* _PROBLEM TO SOLVE_: Reproduce verbatim, line by line, everything from the line containing "pinky mcp: (176, 253)" to the last line of the listing below; add nothing.

* _DATA SHOWN_:
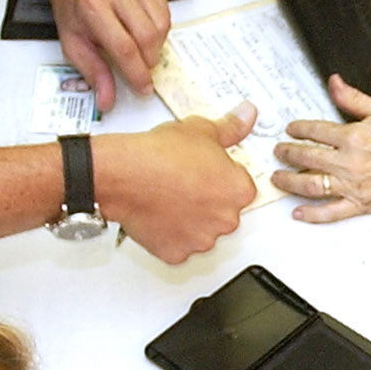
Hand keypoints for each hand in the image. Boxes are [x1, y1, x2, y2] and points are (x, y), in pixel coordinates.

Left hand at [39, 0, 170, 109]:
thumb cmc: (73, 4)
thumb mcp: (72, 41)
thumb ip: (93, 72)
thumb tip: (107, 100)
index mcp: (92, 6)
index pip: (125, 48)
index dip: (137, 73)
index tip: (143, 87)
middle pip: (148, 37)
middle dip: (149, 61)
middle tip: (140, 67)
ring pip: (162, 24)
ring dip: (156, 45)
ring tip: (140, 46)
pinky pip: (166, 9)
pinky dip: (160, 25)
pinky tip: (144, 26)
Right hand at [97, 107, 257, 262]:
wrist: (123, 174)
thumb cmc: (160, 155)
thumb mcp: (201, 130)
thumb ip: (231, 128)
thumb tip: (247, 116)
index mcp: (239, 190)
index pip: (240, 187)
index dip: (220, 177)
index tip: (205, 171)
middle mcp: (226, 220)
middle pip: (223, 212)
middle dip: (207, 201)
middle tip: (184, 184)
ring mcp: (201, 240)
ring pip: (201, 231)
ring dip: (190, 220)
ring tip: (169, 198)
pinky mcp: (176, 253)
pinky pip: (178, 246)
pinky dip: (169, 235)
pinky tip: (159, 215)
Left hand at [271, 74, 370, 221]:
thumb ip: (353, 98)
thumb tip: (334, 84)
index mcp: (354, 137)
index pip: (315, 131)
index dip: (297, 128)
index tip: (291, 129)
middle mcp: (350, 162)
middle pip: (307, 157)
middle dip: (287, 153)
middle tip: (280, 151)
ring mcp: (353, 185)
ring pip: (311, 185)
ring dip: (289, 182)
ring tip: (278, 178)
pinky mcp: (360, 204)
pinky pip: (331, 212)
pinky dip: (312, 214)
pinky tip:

* _WRITTEN SOLUTION_:
pinky mcp: (176, 253)
pinky pip: (178, 246)
pinky dip: (169, 235)
pinky tip: (159, 215)
Left hand at [271, 74, 370, 221]:
thumb ip: (353, 98)
thumb tip: (334, 84)
index mcp: (354, 137)
index pip: (315, 131)
index dip: (297, 128)
index tip: (291, 129)
middle mcp: (350, 162)
middle pip: (307, 157)
middle dip: (287, 153)
middle tip: (280, 151)
ring mcp: (353, 185)
ring pip: (311, 185)
ring dip: (289, 182)
ring tip: (278, 178)
pinky mcp: (360, 204)
pinky pip: (331, 212)
pinky dip: (312, 214)
pinky tip:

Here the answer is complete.